Payrolls in December grew by 145,000, with private sector payrolls growing by 139,000. The service-sector gained 140,000 jobs, while goods-producing industries saw a drop of 1,000 workers, marked by a 12,000 decline in manufacturing employment.

The unemployment rate held at 3.5 percent. The labor force grew by 209,000, and the labor force participation rate held at 63.2 percent.

Average hourly earnings increased by 3 cents, a 2.9 percent increase over the year. Average hourly earnings for production and non-supervisory workers increased by 2 cents, for a 3.03 percent gain over the year.

By educational attainment, unemployment declined or was unchanged. Unemployment declined by 0.1 percentage points for both workers with less than a high-school diploma and those with a bachelor’s degree or higher, while unemployment declined by 0.2 percentage points for workers with some college or an associate degree. By race, unemployment increased by 0.3 percent for African Americans and declined by 0.1 percent for Asians.
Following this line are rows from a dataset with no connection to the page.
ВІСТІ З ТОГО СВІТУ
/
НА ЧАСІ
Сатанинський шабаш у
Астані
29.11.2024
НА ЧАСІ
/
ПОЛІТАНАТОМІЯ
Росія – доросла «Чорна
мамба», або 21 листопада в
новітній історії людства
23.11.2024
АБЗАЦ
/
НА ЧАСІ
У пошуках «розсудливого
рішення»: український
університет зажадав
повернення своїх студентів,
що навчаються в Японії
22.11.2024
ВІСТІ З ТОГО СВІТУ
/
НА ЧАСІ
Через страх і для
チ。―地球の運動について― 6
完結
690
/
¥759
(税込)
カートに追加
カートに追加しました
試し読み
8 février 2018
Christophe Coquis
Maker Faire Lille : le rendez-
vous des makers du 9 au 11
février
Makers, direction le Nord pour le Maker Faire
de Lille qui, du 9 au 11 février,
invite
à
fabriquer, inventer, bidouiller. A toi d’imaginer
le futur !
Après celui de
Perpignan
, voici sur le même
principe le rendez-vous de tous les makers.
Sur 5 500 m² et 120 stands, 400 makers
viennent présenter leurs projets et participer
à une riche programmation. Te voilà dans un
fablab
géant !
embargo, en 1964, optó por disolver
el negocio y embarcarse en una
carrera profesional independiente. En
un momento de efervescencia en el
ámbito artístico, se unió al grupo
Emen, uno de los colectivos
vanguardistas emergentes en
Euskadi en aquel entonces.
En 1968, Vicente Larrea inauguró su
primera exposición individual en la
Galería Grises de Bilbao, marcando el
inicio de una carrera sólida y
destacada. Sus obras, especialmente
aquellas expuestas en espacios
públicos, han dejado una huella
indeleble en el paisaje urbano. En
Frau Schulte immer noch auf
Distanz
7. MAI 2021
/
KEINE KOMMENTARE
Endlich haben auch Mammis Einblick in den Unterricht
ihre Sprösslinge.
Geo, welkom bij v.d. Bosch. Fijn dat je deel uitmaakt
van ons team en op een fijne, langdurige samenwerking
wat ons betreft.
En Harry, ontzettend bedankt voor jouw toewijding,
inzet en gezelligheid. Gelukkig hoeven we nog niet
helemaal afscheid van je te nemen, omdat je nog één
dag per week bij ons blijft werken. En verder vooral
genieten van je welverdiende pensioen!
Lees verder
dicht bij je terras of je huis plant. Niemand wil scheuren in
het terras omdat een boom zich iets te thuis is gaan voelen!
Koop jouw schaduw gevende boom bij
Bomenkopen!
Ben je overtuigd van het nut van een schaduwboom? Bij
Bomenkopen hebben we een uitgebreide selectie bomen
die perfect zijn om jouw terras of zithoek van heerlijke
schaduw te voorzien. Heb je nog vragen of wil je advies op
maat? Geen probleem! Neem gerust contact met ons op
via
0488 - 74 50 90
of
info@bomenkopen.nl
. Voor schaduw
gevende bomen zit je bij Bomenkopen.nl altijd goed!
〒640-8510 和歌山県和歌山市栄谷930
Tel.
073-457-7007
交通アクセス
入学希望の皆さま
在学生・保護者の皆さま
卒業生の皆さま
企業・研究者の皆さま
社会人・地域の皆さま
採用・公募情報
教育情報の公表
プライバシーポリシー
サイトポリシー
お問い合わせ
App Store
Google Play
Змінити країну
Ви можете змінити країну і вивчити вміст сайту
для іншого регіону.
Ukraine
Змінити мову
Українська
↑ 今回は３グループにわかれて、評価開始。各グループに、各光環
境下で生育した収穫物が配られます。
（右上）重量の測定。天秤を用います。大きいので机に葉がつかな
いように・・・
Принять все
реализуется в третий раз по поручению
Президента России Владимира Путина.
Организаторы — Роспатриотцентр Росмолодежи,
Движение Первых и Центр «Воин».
Data junkies here’s your fix: The December U-6 (the broadest measure of unemployment) decreased to 6.7 percent, reflecting declines in the contribution of discouraged workers and a decline in workers marginally attached to the work force.  

The December jobs report was a bit softer than expectations, with manufacturing employment returning to negative territory and a particular disappointment on earnings, but it is still a reflection of a labor market that is essentially healthy and strong.